(Dataset entries)
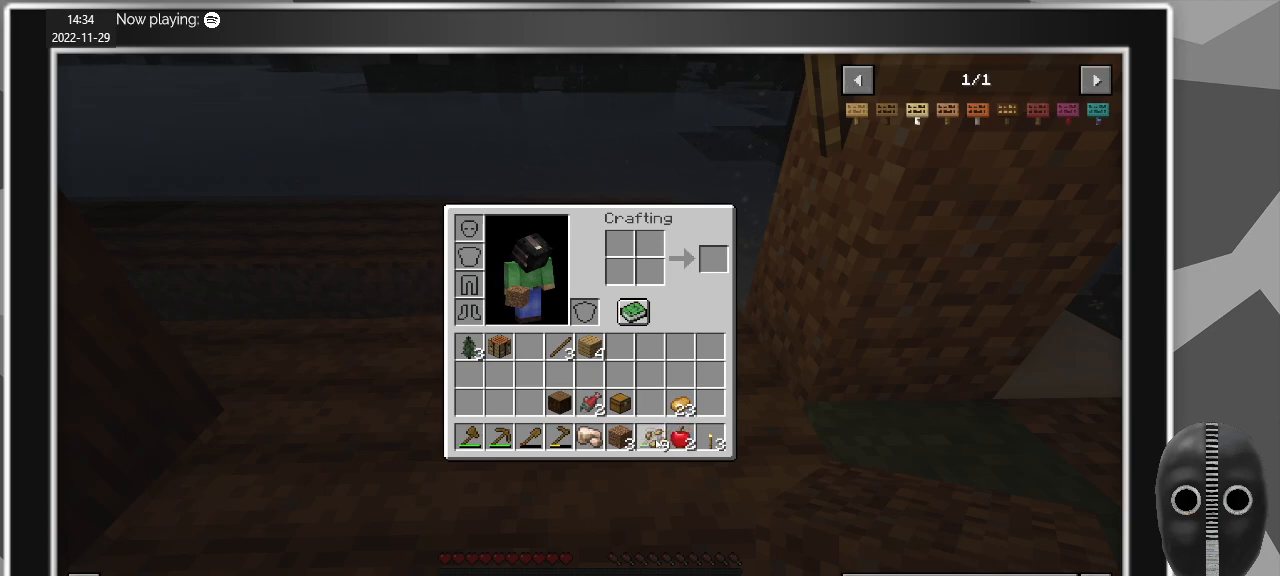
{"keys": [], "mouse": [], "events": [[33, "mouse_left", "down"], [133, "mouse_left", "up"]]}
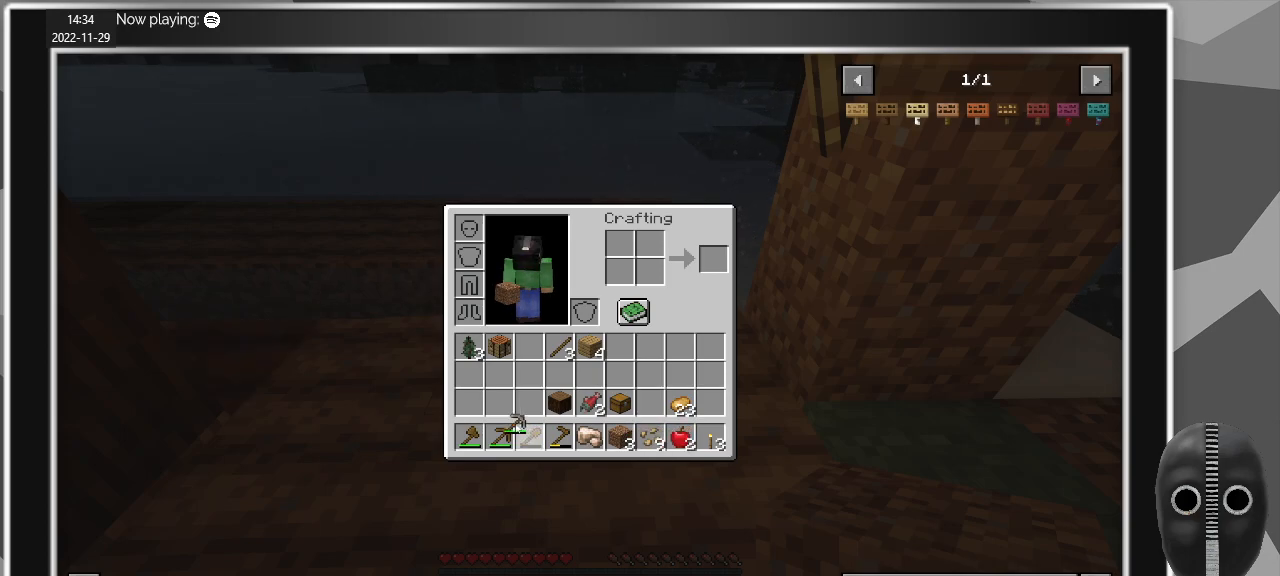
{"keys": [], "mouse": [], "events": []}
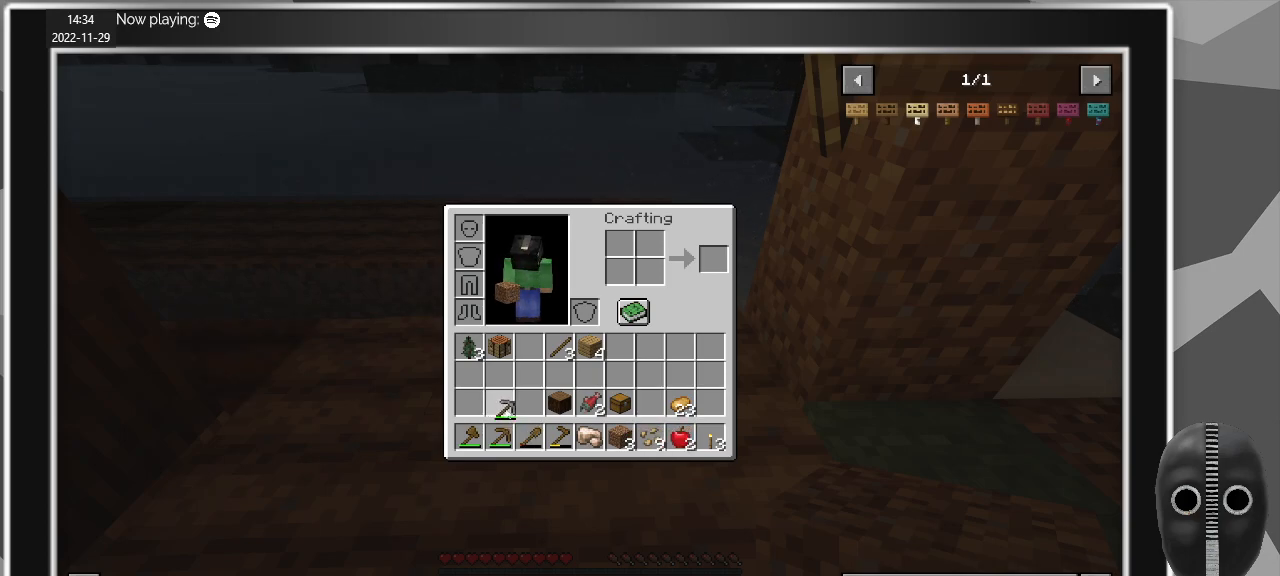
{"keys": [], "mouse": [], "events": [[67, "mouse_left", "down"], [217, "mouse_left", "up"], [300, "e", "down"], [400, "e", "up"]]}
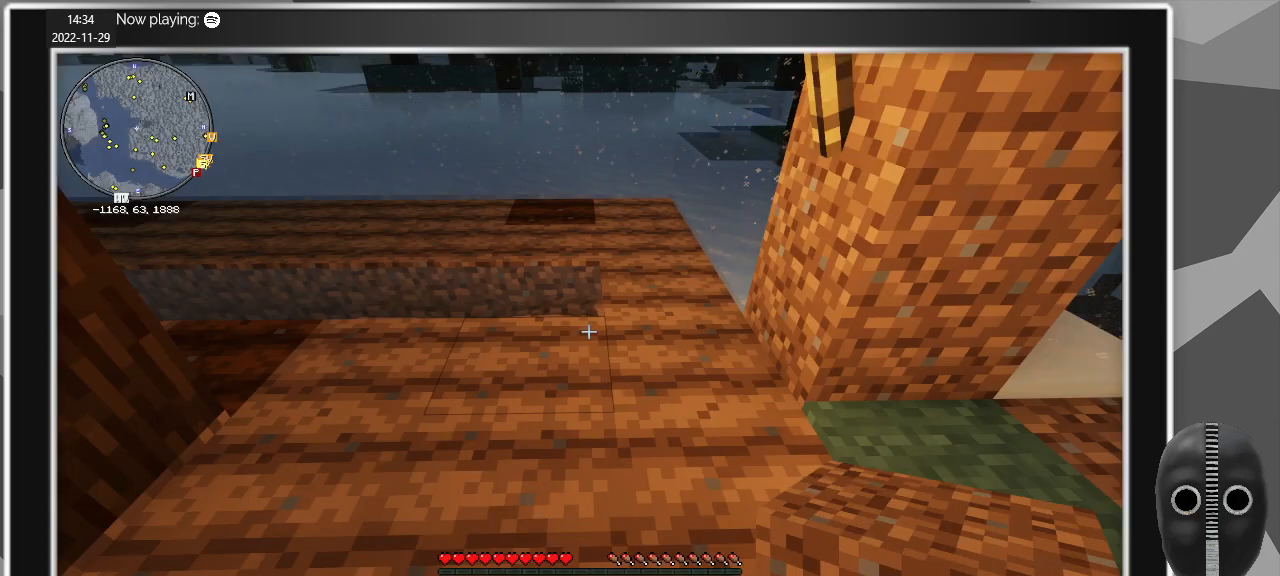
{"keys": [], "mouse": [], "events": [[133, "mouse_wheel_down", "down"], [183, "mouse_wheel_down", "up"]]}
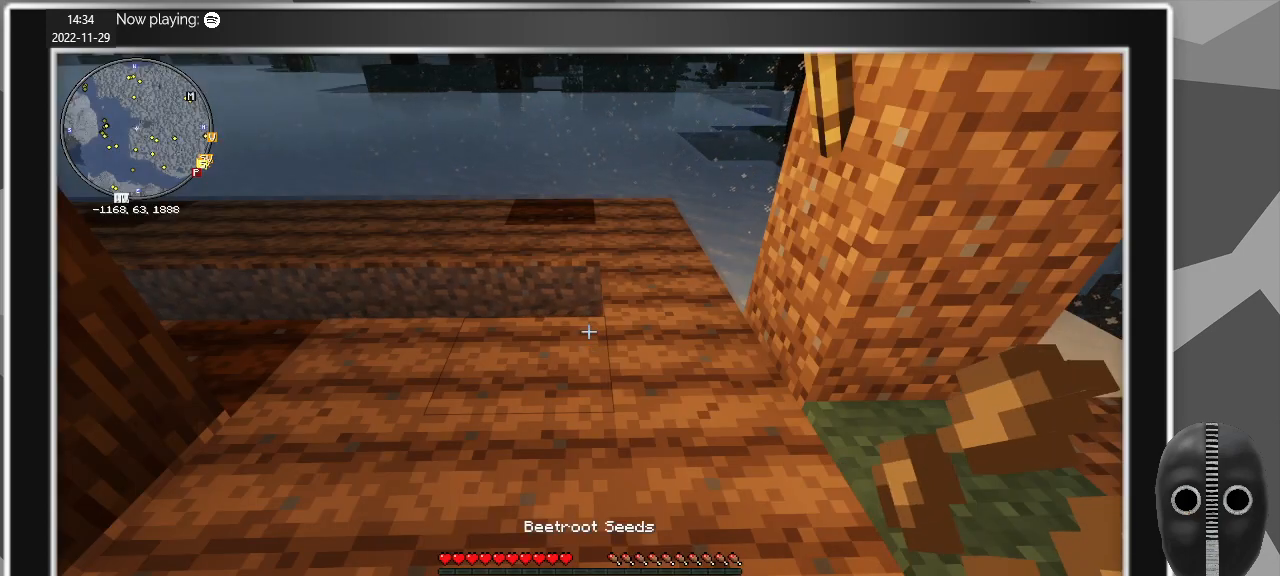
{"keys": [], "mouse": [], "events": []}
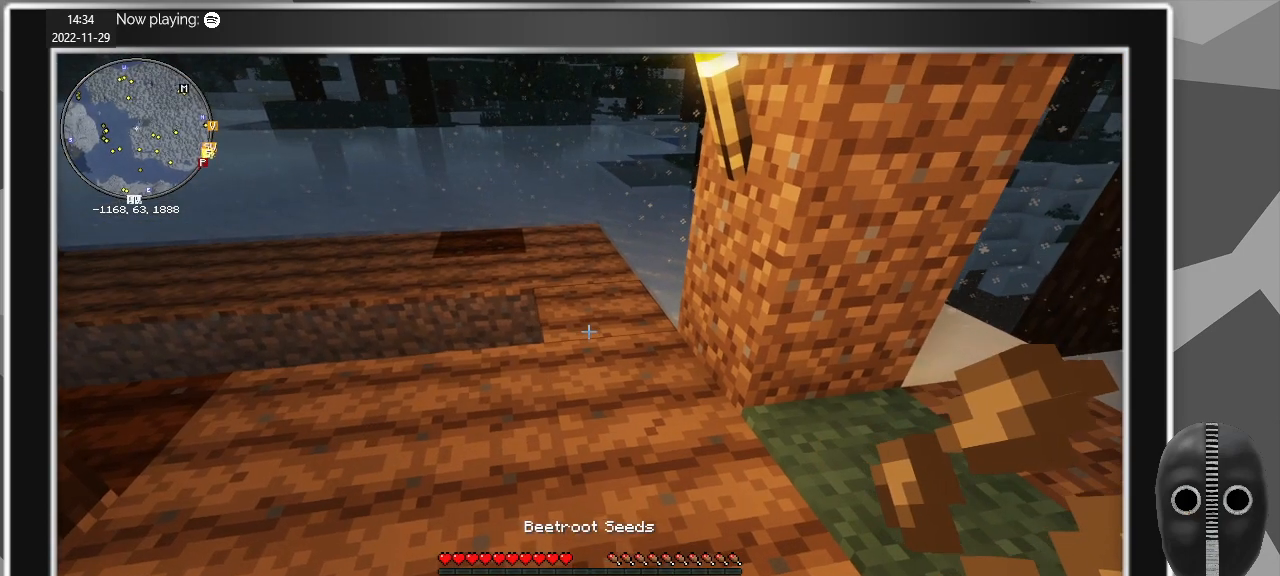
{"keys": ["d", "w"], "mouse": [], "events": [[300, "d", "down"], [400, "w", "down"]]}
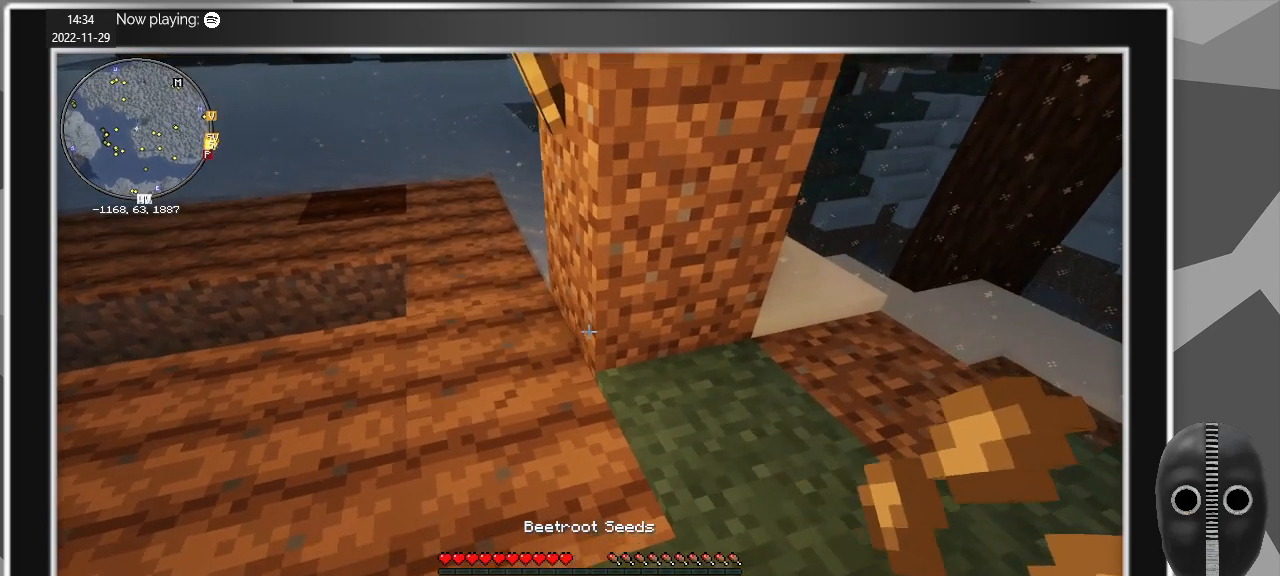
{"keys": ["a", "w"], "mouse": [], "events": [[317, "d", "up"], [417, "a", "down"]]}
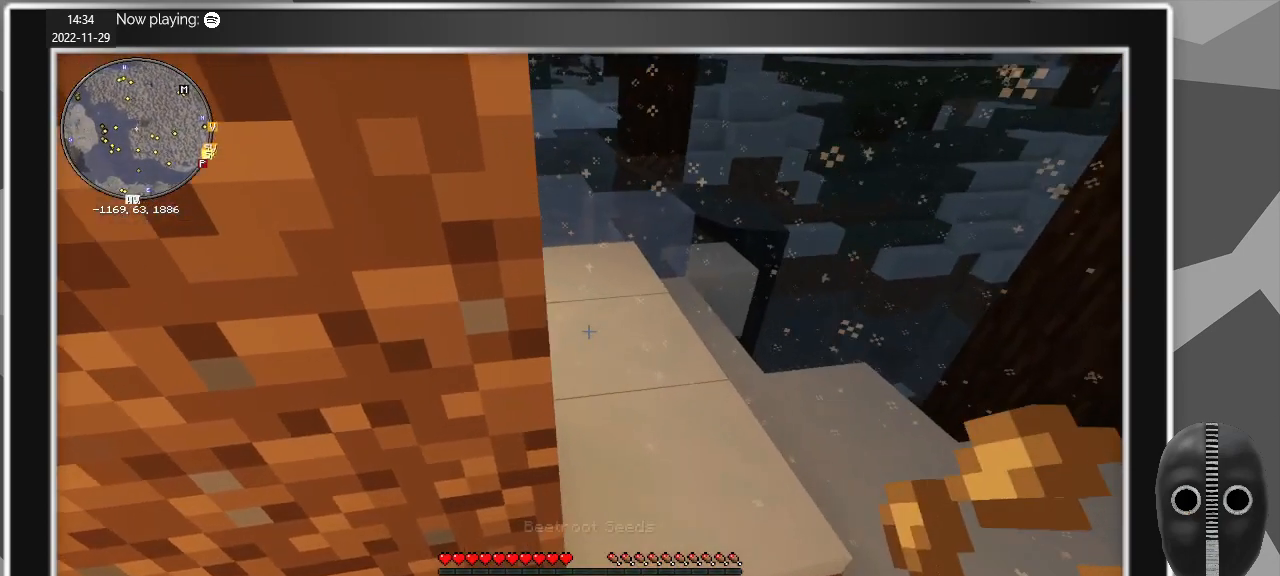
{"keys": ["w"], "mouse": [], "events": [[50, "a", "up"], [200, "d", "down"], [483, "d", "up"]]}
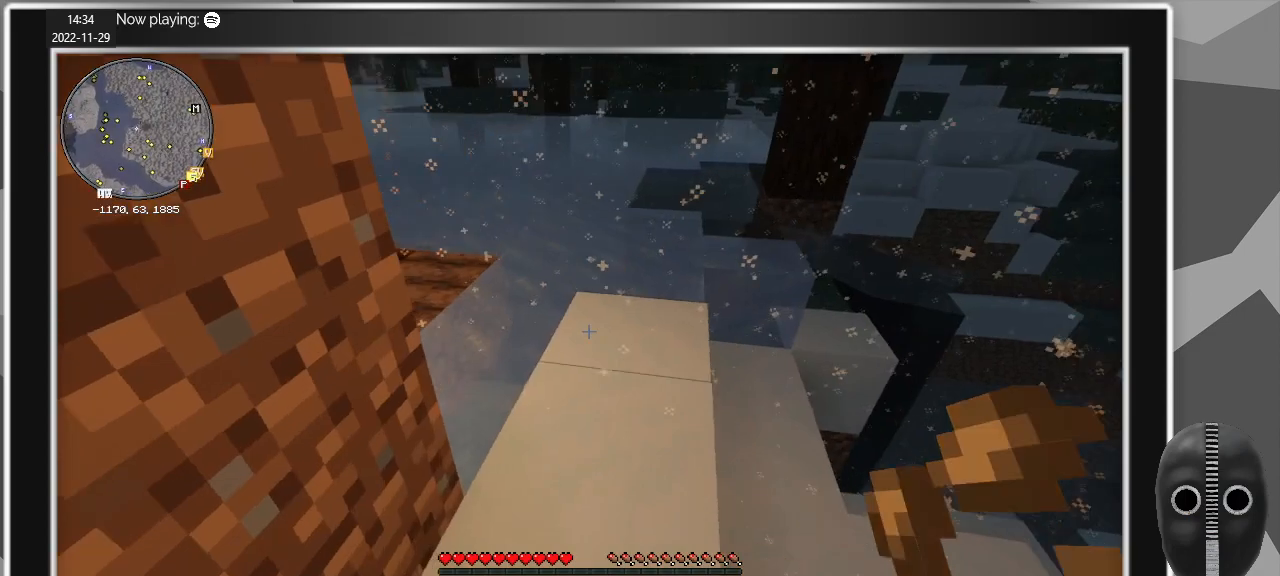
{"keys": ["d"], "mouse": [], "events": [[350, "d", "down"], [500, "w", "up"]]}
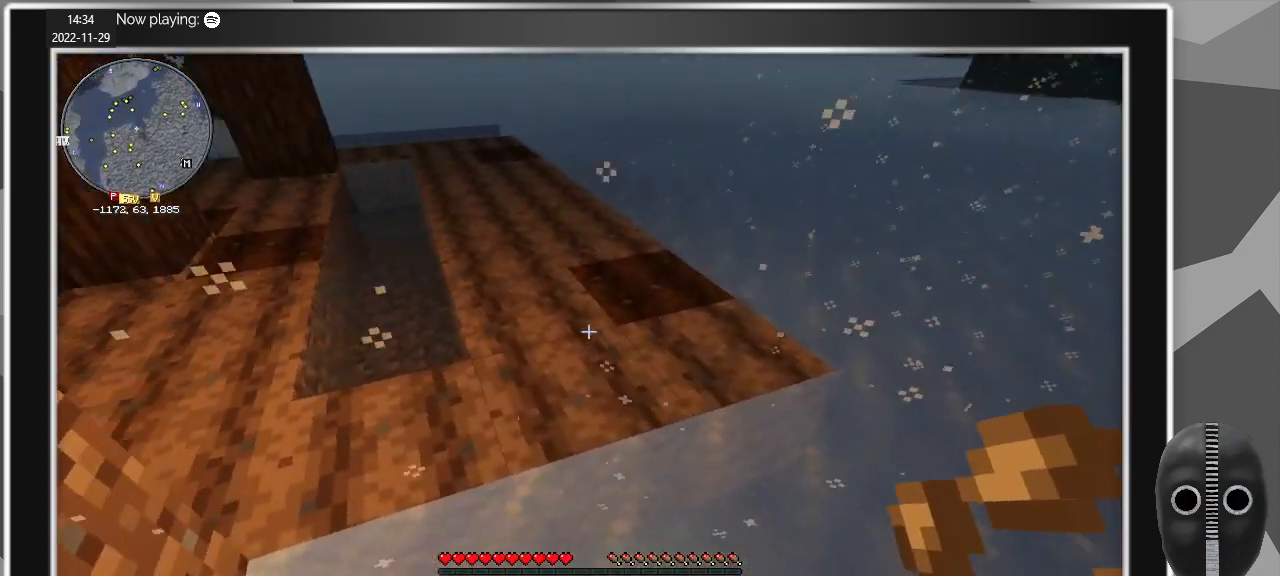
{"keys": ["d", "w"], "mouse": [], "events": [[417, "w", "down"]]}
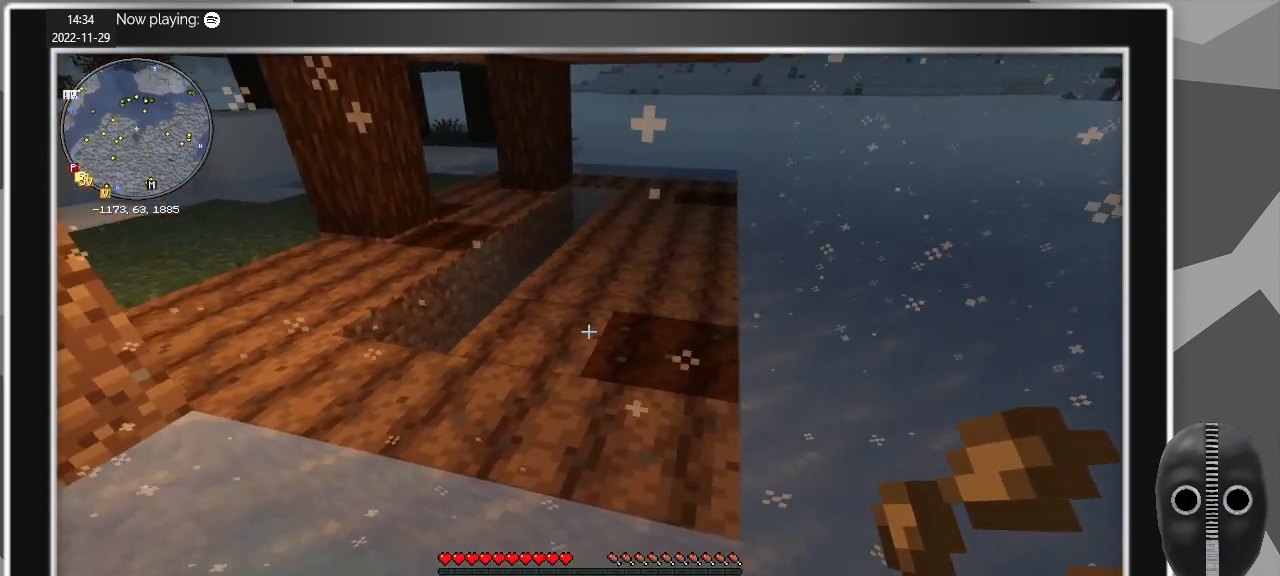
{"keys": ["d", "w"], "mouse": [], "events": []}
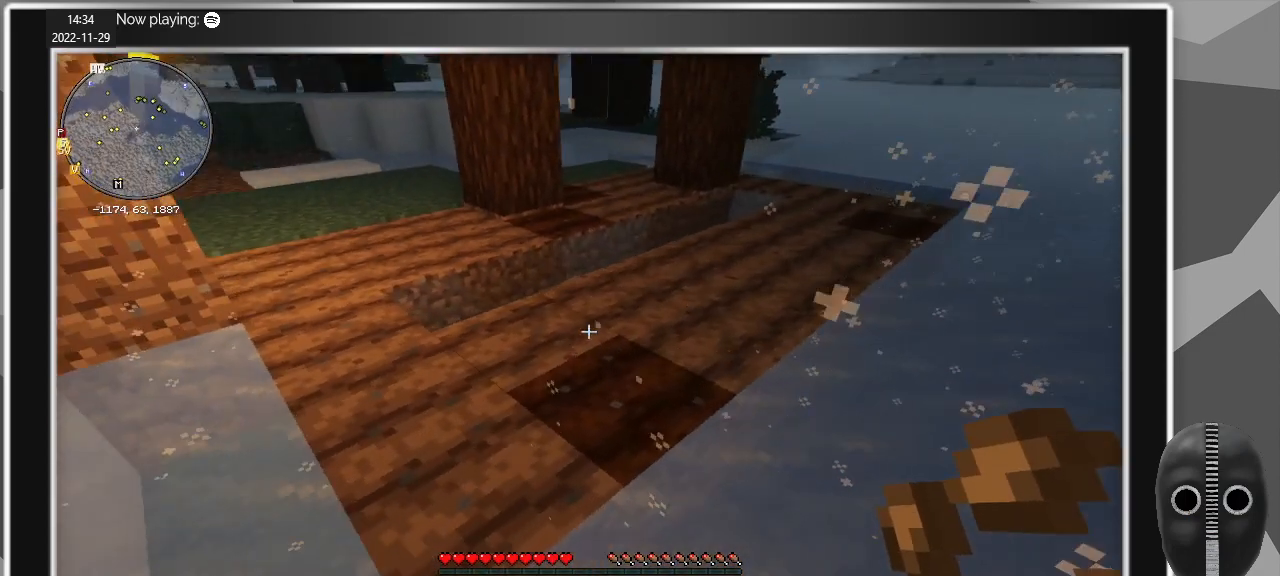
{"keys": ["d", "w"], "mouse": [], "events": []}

* [What needs to be done]:
An exact reproduction of the data is required, with pictures excluded.

* [Your response]:
{"keys": [], "mouse": [], "events": [[33, "mouse_left", "down"], [133, "mouse_left", "up"]]}
{"keys": [], "mouse": [], "events": []}
{"keys": [], "mouse": [], "events": [[67, "mouse_left", "down"], [217, "mouse_left", "up"], [300, "e", "down"], [400, "e", "up"]]}
{"keys": [], "mouse": [], "events": [[133, "mouse_wheel_down", "down"], [183, "mouse_wheel_down", "up"]]}
{"keys": [], "mouse": [], "events": []}
{"keys": ["d", "w"], "mouse": [], "events": [[300, "d", "down"], [400, "w", "down"]]}
{"keys": ["a", "w"], "mouse": [], "events": [[317, "d", "up"], [417, "a", "down"]]}
{"keys": ["w"], "mouse": [], "events": [[50, "a", "up"], [200, "d", "down"], [483, "d", "up"]]}
{"keys": ["d"], "mouse": [], "events": [[350, "d", "down"], [500, "w", "up"]]}
{"keys": ["d", "w"], "mouse": [], "events": [[417, "w", "down"]]}
{"keys": ["d", "w"], "mouse": [], "events": []}
{"keys": ["d", "w"], "mouse": [], "events": []}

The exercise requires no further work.